There is no such thing as an ALIAS record. That’s something your DNS provider made up and shows to you in the interface, but behind the scenes they are providing the same old AAAA and A records as always, along with some sort of auto-updating feature which they will run to detect changes in the address of the name in the “ALIAS record”. How often this will update is anyone’s guess as it’s up to the DNS provider.
RFC 5321 is ambivalent of A vs. AAAA. When discussing the matter, 5321 says "A or AAAA RR". It later says about IPv6 that "The appropriate actions to be taken either will depend on local circumstances." When I re-wrote Gmail's DNS libraries about 6 years ago, I wrote it to start with AAAA and fall back to A. So if you have an MX and AAAA records for those names, you should notice all your inbound from Google comes via IPv6.
In my travels there's a significant portion of the internet which is not IPv6 capable; for example the World Community Grid failed for me when trying to use pure IPv6, and they send emails about things. I'd currently not risk using an IPv6 record for my MX, I suspect a high failure rate delivering email from every service on the planet will follow.

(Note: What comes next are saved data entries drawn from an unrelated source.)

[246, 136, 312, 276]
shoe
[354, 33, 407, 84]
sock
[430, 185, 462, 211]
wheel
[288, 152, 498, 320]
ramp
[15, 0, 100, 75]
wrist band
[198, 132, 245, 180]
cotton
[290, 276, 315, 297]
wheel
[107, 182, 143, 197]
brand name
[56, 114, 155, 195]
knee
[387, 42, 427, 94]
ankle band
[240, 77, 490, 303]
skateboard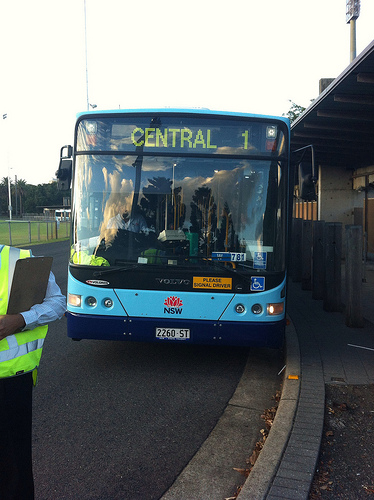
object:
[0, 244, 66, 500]
man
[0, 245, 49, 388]
green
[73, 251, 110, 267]
vest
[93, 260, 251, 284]
dash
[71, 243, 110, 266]
green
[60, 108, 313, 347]
bus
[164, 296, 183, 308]
flower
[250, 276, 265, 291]
sign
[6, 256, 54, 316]
clipbaord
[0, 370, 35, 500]
pants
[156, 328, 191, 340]
license plate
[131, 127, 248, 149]
marquee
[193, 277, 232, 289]
sticker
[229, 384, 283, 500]
leaves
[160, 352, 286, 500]
gutter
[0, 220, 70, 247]
field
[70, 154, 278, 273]
window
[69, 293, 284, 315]
lights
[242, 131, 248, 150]
number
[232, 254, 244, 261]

I wake up and see the HackerNews downvote train has hit myself and you, when what you said is 100% correct; gmail-smtp-in.l.google.com is both IPv4 and IPv6.
The network I'm on right now (VPN to work) cannot service IPv6 and I cannot connect to the IPv6 IP for that MX host, but I can easily connect to the IPv4 endpoint.
To be clear, MX records are supposed to point to an A record. Pointing to a CNAME record is not legal.